PV cells are made from layers of semi-conducting material, usually silicon. When light shines on the cell it creates an electric field across the layers. The stronger the sunshine, the more electricity is produced. Groups of cells are mounted together in panels or modules which can be mounted on a roof.

The power of a PV cell is measured in kilowatts peak (kWp), the rate at which it generates energy at peak performance in full direct sunlight during the summer. PV cells come in a variety of shapes and sizes. Most PV systems are made up of panels that fit on top of an existing roof, but solar tiles are also available.

Solar tiles are designed to be used in place of ordinary roof tiles. A system made up of solar tiles will typically cost around double an equivalent panel system, though there is a further saving on roof tiles or slates. Solar tile systems are not normally as cost-effective as panel systems, and are usually only considered where panels are not appropriate for aesthetic or planning reasons.

COVID-19: Market context

The first COVID-19 cases were confirmed in the UK at the end of January, with a small number of cases in February. The government focused on the ‘contain’ stage of its strategy, with the country continuing to operate much as normal. As the case level rose, the government ordered the closure of non-essential stores on 20th March.

A wider lockdown requiring people to stay at home except for essential shopping, exercise and work ‘if absolutely necessary’ followed on 23rd March. Initially, a three-week timeframe was put on the measures, which was extended in mid-April for another three weeks.

The Health Protections Regulations 2020 came into effect on 15th June allowing the reopening of all non-essential stores in England, as well as the mandatory use of face coverings on public transport. Pubs, restaurants, hotels and hairdressers were able to reopen on 4th July, with many beauty businesses following on 13th July.

From 24 July, it became mandatory to wear face coverings in shops and supermarkets.

On 14 September, new laws prohibiting social gatherings of more than six people came into effect in England. It means that - apart from a set of limited exemptions including work and education settings - any social gatherings of more than six people will be against the law.

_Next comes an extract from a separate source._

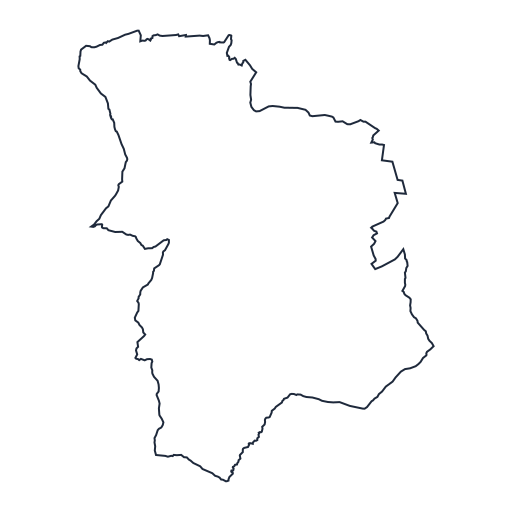 Cislau, Buzau, Romania (orthographic projection)
{"feature_id": "2599482B87783009724517", "entity_name": "Cislau", "entity_type": "district", "adm_level": 2, "iso_a3": "ROU", "parent_name": "Romania", "parent_adm1": "Buzau", "projection": "orthographic", "projection_center": [26.377, 45.21], "detail": "fine", "context": "isolated", "style": "outline", "palette": "slate", "viewbox_px": 512, "rotation_deg": 0, "n_neighbors": 0, "source": "geoboundaries", "source_scale": "gbopen_adm2", "svg_char_len": 5992}
<svg xmlns="http://www.w3.org/2000/svg" viewBox="0 0 512 512"><path d="M362.7,408.6L364.6,408.7L367.0,407.1L371.6,401.2L373.0,400.4L374.5,398.6L377.4,396.9L378.9,394.1L382.0,391.6L385.8,386.6L392.6,381.6L395.6,377.4L400.9,371.6L405.0,369.1L410.1,368.3L415.7,366.2L418.4,364.1L420.6,361.9L423.0,358.0L426.3,355.4L426.5,354.8L426.3,353.3L427.0,351.8L430.3,349.4L433.6,346.2L431.9,343.1L429.5,340.8L428.2,338.8L427.5,335.6L426.2,333.5L425.8,331.3L424.1,329.9L417.7,322.6L417.5,320.9L416.6,319.4L415.9,318.3L414.0,317.2L411.9,314.3L410.4,311.1L410.6,308.0L410.1,305.4L410.6,302.3L410.7,299.3L409.4,297.7L405.5,295.2L404.3,293.8L403.7,291.9L402.4,290.9L405.1,286.1L405.3,284.7L404.9,282.8L404.9,279.0L405.5,277.9L404.9,272.6L405.8,271.3L406.3,268.0L407.6,265.9L407.2,262.1L406.8,261.6L406.6,260.1L405.1,258.5L404.9,254.5L403.3,249.2L397.6,256.8L394.9,259.4L381.8,266.4L375.2,269.1L371.5,263.9L375.7,260.7L375.6,259.0L373.7,255.5L371.1,246.6L374.1,243.8L375.5,241.1L372.1,237.5L373.6,235.2L377.0,233.4L376.4,231.6L374.1,230.8L372.0,228.5L372.1,228.3L371.2,227.7L372.3,226.6L383.5,221.6L385.2,220.1L386.0,218.6L389.0,218.0L389.5,216.6L397.7,203.1L394.7,192.9L405.9,193.8L402.4,180.6L397.6,179.9L392.4,161.7L381.9,160.3L384.0,145.0L382.0,144.5L379.3,144.5L375.1,143.2L374.4,142.3L371.3,142.6L372.8,139.6L372.3,138.0L372.9,137.0L373.3,135.4L378.7,130.6L376.7,128.8L375.2,128.2L365.5,121.7L363.5,121.7L360.4,120.0L358.5,121.2L350.2,124.3L347.3,124.2L342.6,121.3L338.0,121.8L335.5,121.6L333.4,117.5L331.9,116.6L328.1,115.7L324.8,115.0L312.4,116.2L309.8,115.5L308.5,112.6L305.5,109.8L297.6,107.9L284.3,107.7L279.6,106.7L272.7,106.0L268.7,106.4L259.6,111.1L256.1,111.4L253.9,110.2L251.4,106.9L250.3,102.6L251.1,99.7L250.4,95.0L250.7,86.2L251.0,84.0L250.3,81.7L256.2,72.3L252.2,68.9L250.0,65.3L245.4,59.8L243.3,60.9L243.2,62.5L242.3,63.4L241.7,65.5L239.7,64.5L238.4,64.6L237.6,63.0L237.0,62.7L235.8,59.0L234.7,57.8L233.6,58.7L231.9,58.9L230.1,60.1L229.6,59.9L229.1,58.4L229.3,57.2L228.3,55.7L227.4,55.9L226.8,52.9L229.0,46.8L230.7,45.0L231.3,43.2L231.6,40.3L231.0,39.1L231.3,35.7L231.0,35.4L229.2,35.0L228.6,35.3L224.2,42.1L223.6,42.5L219.9,42.4L219.6,41.9L218.1,42.1L216.5,42.7L214.3,44.5L209.8,43.8L209.9,40.2L209.5,38.2L208.1,35.3L203.1,36.0L199.6,35.6L185.7,36.6L185.9,35.0L179.1,36.2L178.2,34.4L176.1,35.0L162.5,36.0L159.7,35.6L157.6,34.4L155.8,35.1L153.5,35.4L152.5,36.1L152.4,38.0L150.8,38.6L150.9,39.5L150.3,40.6L148.6,39.3L147.4,38.9L146.6,39.3L145.6,40.5L144.7,40.8L142.3,40.6L140.3,41.3L140.8,35.3L138.7,30.7L137.1,30.7L128.4,33.9L125.1,34.7L118.0,38.0L112.3,39.6L109.2,41.6L107.8,41.2L106.2,42.9L105.8,42.4L103.8,42.8L102.4,44.7L99.9,45.0L96.5,46.7L94.2,47.3L91.4,47.2L89.9,46.2L86.1,45.8L81.1,49.6L80.5,51.5L80.3,55.9L79.6,56.4L79.7,59.2L78.4,66.1L78.7,68.3L80.2,69.6L80.3,71.2L81.6,73.3L86.8,76.5L90.0,80.6L95.3,84.7L96.7,87.8L100.9,93.5L105.4,96.9L107.9,103.4L108.4,108.8L109.4,109.6L110.4,113.8L110.1,114.9L110.4,115.7L110.9,116.0L111.1,116.7L110.7,116.8L111.1,118.1L111.8,119.3L112.7,119.3L114.2,122.8L114.4,126.9L115.0,129.3L115.8,131.2L116.8,131.6L118.5,135.2L121.5,144.0L123.8,148.9L125.2,154.4L127.0,157.8L127.3,159.2L126.9,160.7L125.8,162.1L124.5,168.3L122.4,171.6L122.1,179.3L122.3,181.6L118.8,184.2L118.3,185.2L118.8,186.9L118.1,190.5L116.4,193.6L115.2,195.6L110.9,200.5L108.4,206.4L106.0,208.3L100.9,215.1L99.3,218.8L96.6,221.2L94.1,224.5L91.2,226.6L93.3,226.9L94.9,226.3L95.9,225.1L97.2,224.5L101.8,224.2L102.2,224.7L101.9,227.0L102.1,227.5L103.3,228.2L106.8,228.3L108.4,230.2L115.2,232.0L122.3,231.8L126.3,234.5L128.1,234.9L130.1,234.6L132.6,235.8L135.1,236.3L135.8,236.9L136.3,238.4L137.8,241.0L140.3,243.0L141.4,245.0L142.8,245.7L144.9,248.9L148.0,248.3L152.1,248.2L153.6,247.0L155.5,246.5L163.7,240.3L166.3,240.0L167.2,239.2L168.9,240.0L168.9,242.7L168.4,244.0L165.0,250.2L163.4,251.4L162.9,252.4L163.0,254.7L159.8,264.3L159.0,265.2L154.2,268.4L153.9,270.8L153.1,271.9L153.1,273.2L152.1,278.0L151.3,279.9L148.3,283.5L147.9,284.5L142.9,287.4L140.7,290.7L140.3,292.2L140.2,294.5L138.6,296.9L138.6,298.3L137.2,301.0L138.5,302.8L138.8,304.1L138.4,310.9L137.2,312.5L134.8,317.7L135.3,320.4L138.3,322.6L139.5,325.0L142.0,327.5L142.9,329.3L143.3,332.5L145.2,334.5L144.1,336.0L137.4,342.1L138.1,346.8L136.5,348.4L136.0,350.4L137.2,354.4L135.4,357.9L136.1,358.7L138.0,359.1L139.2,360.1L140.9,358.9L144.7,360.3L147.0,359.2L150.0,359.0L151.8,359.6L152.3,361.6L151.6,363.1L151.3,367.5L152.3,370.3L152.2,372.2L152.4,373.6L154.0,376.8L157.6,380.8L158.6,384.5L158.9,388.0L158.6,391.5L156.8,393.8L156.6,395.0L158.9,400.7L159.6,403.6L158.9,408.3L159.3,414.3L159.5,415.4L161.7,418.7L163.4,422.3L162.8,424.9L161.7,426.9L161.0,427.7L158.9,428.8L157.7,430.2L156.1,435.1L154.5,438.1L154.8,440.3L154.5,442.5L155.2,446.3L154.8,450.5L156.0,455.0L165.3,455.9L167.9,456.7L171.3,455.8L172.7,456.1L173.7,454.9L176.8,455.2L181.2,454.9L184.0,457.2L186.8,457.4L188.9,459.6L190.6,460.6L193.3,463.0L200.2,466.3L202.5,469.0L212.3,473.2L215.1,475.8L217.8,476.6L219.6,477.6L221.1,479.5L222.9,479.7L225.9,481.3L226.9,481.2L228.5,480.6L228.5,479.4L229.4,477.0L232.8,473.7L232.7,472.6L231.5,472.0L231.2,471.2L231.5,470.5L232.8,470.6L233.3,470.2L233.6,468.6L232.8,467.5L232.9,466.9L234.3,466.2L235.0,464.8L237.0,464.5L237.3,463.2L238.4,461.8L238.6,460.2L240.4,458.6L239.8,455.5L240.0,454.9L242.8,452.1L242.8,449.5L243.1,448.7L244.2,447.9L248.0,447.0L249.2,444.6L248.7,443.9L249.2,443.2L250.6,443.2L252.8,443.8L252.9,442.5L254.7,440.6L255.9,440.8L257.3,440.1L257.3,438.3L258.9,436.9L258.5,434.6L259.2,433.4L258.8,432.7L259.8,432.1L261.1,432.2L261.8,431.7L262.5,428.7L262.2,426.8L264.6,424.5L265.1,422.0L264.9,420.0L265.4,418.6L266.3,417.7L268.7,417.5L269.7,417.0L271.6,412.7L271.8,410.8L274.7,408.6L275.8,406.9L281.9,402.5L282.4,400.9L283.5,400.0L284.0,398.8L287.5,397.6L290.1,394.3L291.4,393.9L293.9,394.0L296.4,395.0L297.3,394.4L300.6,394.6L303.2,396.1L306.4,397.0L312.4,397.5L318.8,399.2L322.0,400.8L327.9,402.0L333.3,402.4L339.6,402.1L349.8,405.9L362.7,408.6Z" fill="none" stroke="#1e293b" stroke-width="2"/></svg>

From Friday 18th September 2020, it became mandatory for certain businesses to have a system to collect NHS Test and Trace data and keep this for 21 days. Core COVID-19 Secure requirements also became mandated for hospitality businesses and egregious breaches enforced.

On 21st September 2020, the UK's COVID-19 Alert Level was raised from Level 3 (substantial risk, general circulation) to Level 4 (severe risk, high transmission) following the agreement of all four chief medical officers.

From 22nd September 2020, employees were advised to work from home where possible. Prime Minister Boris Johnson said the new restriction could last six months.

Economic and other assumptions

Mintel’s economic assumptions are based on the Office for Budget Responsibility’s central scenario included in its July 2020 Fiscal Sustainability Report. The scenario suggests that UK GDP could fall by 12.4% in 2020, recovering by 8.7% in 2021, and that unemployment will reach 11.9% by the end of 2020, falling to 8.8% by the end of 2021.

The current uncertainty, however, means there is wide variation on the range of forecasts, which is reflected in the OBR’s own scenarios. In its upside scenario, economic activity returns to pre-COVID-19 levels by Q1 2021. Its more negative scenario, by contrast, would mean that GDP doesn’t recover until Q3 2024.

We are working on the assumption that a vaccine will be available by mid-2021, but that there will be continued disruption to both domestic and global markets for some time after.

Although many offices had re-opened by the end of August, most had a reduced capacity, and working from home was still widespread. Although it seems likely that there will be a steady drift back to office-based working, we expect there to be a long-term shift in working practices. This will lead to a shift in demand for energy, with greater daytime consumption for domestic users.